36 The intent of this list is to specify those circumstances in which an object may or may not be aliased.
The only difference compared to C99 is that it does not talk about effective type, which makes it unclear how
malloc
:ed memory is handled as it does not have a declared type. This is discussed in the defect report
DR 28 that asks if it is allowed to optimize
void f(int *x, double *y) {
*x = 0;
*y = 3.14;
*x = *x + 2;
}
to
void f(int *x, double *y) {
*x = 0;
*y = 3.14;
*x = 2; /* *x known to be zero */
}
if
x
and
y
point to
malloc
:ed memory, and the committee answered (citing the bullet point list from 6.3)
We must take recourse to intent. The intent is clear from the above two citations and from Footnote 36 on page 38:
The intent of this list is to specify those circumstances in which an object may or may not be aliased.
Therefore, this alias is not permitted and the optimization is allowed.
In summary, yes, the rules do apply to dynamically allocated objects.
That is, the allocated memory gets its declared type when written and the subsequent reads must be done following the rules in the bullet-point list, which is essentially the same as what C99 says.
One difference between C90 and C99
There is one difference between the C90 and C99 strict aliasing rules in how unions are handled – C99 allows type-punning using code such as
union a_union {
int i;
float f;
};
int f() {
union a_union t;
t.f = 3.0;
return t.i;
}
while this is implementation-defined in C90 per 6.3.2.3
[...] if a member of a union object is accessed after a value has been stored in a different member of the object, the behavior is implementation-defined.
Reading the standard
Language lawyering is a popular sport on the internet, but it is a strange game where often the only winning move is not to play. Take for example
DR 258 where the committee is asked about a special case in macro-expansion that is unclear. The committee answers
The standard does not clearly specify what happens in this case, so portable programs should not use these sorts of constructs.
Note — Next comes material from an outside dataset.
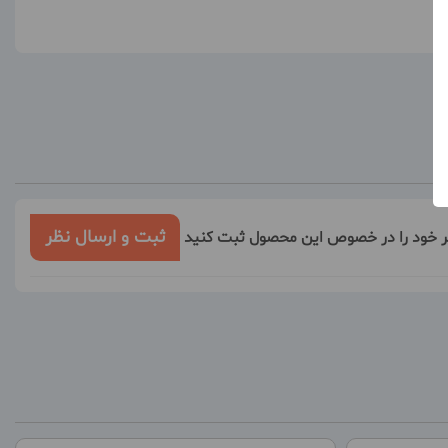
ثبت و ارسال نظر
ر خود را در خصوص این محصول ثبت کنید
That is, unclear parts of the standard should be avoided – not tried to get language lawyered into saying what you want.
And the committee is pragmatic;
DR 464 is a case where the defect report asks to add an example for a construct involving the
#line
directive that some compilers get wrong, but the committee thought it was better to make it unspecified behavior
Investigation during the meeting revealed that several (in fact all that were tested) compilers did not seem to follow the interpretation of the standard as given in N1842, and that it would be best to acknowledge this as unspecified behavior.
So just because the standard says something does not mean that it is the specified behavior. One other fun example of this is
DR 476 where the standard does not make sense with respect to the behavior of
volatile
:
All implementors represented on the committee were polled and all confirmed that indeed, the intent, not the standard, is implemented. In addition to the linux experience documented in the paper, at least two committee members described discussions with systems engineers where this difference between the standard vs the implementation was discussed because the systems engineers clearly depended on the implementation of actual intent. The sense was that this was simply a well known discrepency.